Review: 'Fargo' - 'The Six Ungraspables': It's so hard to be a saint in the city
A quick review of tonight's "Fargo" coming up just as soon as I make my best offer for irregular socks...
The scene in "The Six Ungraspables" where Molly convinces Bill that Lester should be treated as a suspect in the murders was among the more satisfying "Fargo" moments so far, yet in a way where I felt relief at the show for not screwing things up rather than pride in it for being so wonderful. Bill's incompetence has already been too much of a lazy plot device (see Lorne's quick release from prison last week), but also a blatant shortcut to make Molly seem smarter in comparison. And Molly comes across as plenty smart on her own. So if he had listened to that whole presentation and still refused to consider Lester as a person of interest, it would have been a stupidity bridge too far for the show, and I'm at least glad that we've moved past that phase of the story as the season hits the midway point.
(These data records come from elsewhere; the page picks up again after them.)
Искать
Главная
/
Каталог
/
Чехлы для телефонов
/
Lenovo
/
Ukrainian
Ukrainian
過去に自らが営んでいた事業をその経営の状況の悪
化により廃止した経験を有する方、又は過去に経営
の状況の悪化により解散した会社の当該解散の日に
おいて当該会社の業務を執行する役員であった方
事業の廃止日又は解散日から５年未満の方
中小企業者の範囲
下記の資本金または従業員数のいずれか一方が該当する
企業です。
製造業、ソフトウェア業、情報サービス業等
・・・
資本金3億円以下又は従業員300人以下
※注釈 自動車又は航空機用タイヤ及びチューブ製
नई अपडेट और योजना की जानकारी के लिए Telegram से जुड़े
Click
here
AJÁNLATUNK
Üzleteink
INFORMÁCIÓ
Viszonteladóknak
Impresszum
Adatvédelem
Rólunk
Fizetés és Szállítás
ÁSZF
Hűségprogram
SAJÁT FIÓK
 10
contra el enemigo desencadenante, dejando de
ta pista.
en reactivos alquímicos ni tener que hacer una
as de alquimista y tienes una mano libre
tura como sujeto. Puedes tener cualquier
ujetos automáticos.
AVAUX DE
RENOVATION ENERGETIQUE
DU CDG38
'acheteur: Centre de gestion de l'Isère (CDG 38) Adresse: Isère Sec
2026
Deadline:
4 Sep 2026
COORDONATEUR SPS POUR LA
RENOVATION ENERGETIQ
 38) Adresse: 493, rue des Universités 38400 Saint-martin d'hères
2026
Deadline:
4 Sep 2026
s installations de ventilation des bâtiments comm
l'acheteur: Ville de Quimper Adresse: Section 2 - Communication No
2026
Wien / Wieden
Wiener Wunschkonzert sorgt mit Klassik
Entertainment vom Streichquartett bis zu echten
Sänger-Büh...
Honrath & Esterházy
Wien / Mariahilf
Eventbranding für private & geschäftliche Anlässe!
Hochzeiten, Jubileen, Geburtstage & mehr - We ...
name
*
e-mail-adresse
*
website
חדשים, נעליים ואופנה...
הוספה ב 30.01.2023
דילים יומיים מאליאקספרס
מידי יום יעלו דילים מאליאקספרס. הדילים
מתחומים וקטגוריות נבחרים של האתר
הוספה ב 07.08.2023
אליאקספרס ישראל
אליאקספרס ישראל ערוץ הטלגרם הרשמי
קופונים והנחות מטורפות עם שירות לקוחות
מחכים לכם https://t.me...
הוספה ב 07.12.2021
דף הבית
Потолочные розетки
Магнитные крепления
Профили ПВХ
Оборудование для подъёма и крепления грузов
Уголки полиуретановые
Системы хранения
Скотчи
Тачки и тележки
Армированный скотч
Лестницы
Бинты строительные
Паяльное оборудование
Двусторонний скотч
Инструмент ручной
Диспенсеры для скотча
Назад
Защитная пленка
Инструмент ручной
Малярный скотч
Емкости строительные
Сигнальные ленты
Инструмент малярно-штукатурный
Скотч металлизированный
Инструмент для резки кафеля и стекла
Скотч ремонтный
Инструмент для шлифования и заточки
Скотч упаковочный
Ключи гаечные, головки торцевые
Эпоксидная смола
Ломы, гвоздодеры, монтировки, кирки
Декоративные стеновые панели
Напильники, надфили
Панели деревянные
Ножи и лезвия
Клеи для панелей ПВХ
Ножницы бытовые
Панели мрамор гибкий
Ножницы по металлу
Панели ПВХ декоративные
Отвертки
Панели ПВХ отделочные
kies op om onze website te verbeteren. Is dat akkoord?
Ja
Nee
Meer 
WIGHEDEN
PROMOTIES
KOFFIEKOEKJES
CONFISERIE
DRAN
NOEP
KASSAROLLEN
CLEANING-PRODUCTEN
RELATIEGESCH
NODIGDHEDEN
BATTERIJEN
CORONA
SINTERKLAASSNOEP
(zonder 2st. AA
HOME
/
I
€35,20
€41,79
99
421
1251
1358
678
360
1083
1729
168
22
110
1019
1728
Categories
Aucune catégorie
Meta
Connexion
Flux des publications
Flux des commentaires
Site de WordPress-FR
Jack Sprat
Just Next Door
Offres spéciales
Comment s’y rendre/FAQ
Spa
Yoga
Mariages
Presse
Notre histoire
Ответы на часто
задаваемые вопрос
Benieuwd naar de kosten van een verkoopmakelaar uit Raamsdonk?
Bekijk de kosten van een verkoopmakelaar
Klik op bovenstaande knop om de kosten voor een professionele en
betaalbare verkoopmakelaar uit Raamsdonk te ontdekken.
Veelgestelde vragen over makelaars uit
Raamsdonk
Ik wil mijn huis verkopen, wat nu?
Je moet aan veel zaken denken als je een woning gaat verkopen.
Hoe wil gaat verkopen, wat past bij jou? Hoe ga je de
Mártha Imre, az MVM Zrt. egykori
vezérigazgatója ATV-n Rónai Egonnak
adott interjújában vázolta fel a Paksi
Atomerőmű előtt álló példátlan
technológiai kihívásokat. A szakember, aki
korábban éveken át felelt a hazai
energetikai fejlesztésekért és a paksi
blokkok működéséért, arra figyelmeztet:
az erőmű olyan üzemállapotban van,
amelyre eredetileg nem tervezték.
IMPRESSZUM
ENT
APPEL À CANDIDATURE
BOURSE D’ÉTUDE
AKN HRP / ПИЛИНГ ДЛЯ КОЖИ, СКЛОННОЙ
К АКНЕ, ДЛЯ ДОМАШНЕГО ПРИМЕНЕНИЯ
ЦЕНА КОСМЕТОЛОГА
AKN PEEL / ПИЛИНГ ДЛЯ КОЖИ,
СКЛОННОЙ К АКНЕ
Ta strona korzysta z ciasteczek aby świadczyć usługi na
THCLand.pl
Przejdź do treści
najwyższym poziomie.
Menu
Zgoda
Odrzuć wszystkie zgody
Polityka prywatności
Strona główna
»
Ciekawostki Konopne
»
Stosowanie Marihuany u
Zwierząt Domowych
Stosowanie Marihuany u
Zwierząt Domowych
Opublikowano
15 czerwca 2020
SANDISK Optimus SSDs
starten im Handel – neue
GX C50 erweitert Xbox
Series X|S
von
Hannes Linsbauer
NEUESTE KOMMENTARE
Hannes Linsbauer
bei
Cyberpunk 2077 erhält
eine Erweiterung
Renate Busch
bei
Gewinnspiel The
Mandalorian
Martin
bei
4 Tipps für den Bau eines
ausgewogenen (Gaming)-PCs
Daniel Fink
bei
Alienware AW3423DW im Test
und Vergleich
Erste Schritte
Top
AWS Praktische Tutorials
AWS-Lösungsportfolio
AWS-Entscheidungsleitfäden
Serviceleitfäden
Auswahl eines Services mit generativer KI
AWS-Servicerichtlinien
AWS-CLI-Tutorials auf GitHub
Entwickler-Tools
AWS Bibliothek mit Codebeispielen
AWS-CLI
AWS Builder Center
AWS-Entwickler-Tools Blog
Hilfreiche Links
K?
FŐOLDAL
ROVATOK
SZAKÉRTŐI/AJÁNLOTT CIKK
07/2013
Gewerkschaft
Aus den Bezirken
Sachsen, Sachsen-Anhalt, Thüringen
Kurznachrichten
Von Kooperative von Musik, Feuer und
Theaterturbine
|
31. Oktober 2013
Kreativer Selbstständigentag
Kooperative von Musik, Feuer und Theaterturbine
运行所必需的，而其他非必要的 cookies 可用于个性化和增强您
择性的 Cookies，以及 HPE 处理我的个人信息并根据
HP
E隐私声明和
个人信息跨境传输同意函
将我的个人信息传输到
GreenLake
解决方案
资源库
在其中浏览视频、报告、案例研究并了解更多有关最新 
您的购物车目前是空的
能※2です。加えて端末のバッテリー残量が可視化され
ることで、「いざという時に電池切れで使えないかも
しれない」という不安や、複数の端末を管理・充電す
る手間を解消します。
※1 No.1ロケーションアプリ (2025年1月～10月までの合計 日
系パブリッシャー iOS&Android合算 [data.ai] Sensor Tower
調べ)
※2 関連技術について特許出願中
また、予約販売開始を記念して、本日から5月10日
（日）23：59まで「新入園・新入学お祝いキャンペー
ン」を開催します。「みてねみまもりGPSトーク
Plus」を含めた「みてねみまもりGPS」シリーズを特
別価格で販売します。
At the same time, Molly having to spend so much time rehashing the investigation — and, later, breaking into Lester's house to study his basement (and look inside the washing machine where he previously hid the murder weapon) — means that a lot of the episode (including Wrench and Numbers interrogating Lester in the jail cell) is devoted to other characters seeing and hearing things that we already know. This is a challenge in mystery stories where the audience learns everything that's happening before all the characters do, but that can still be done very entertainingly, as "Fargo" the movie demonstrated. (See also "Columbo," or Hank's search for Heisenberg on "Breaking Bad.") We'll see how "Fargo" handles things over the remaining five episodes.
Beyond that, "The Six Ungraspables" was another good showcase for the deadpan genius of Billy Bob Thornton as Lorne. He remains a wonder in dealing with idiots (both Don getting locked in the closet and the fence trying to sell him a pink walkie-talkie), and yet that same affect (or lack thereof) can be so menacing when he calmly talks to Gus's Jewish neighbor. And the fact that he now knows where Gus lives, and is listening in to Greta's radio communication, suggests big trouble ahead for the Grimly family — and/or a chance for heroics by Molly, who is on her way to spend more time with her unofficial new partner in crime-solving.
What did everybody else think? Did Molly's chat with Vern's widow touch you, or had you forgotten she was a part of the show? Were you hoping Bill would keep shooting Molly down? And how will Don survive a night in that closet?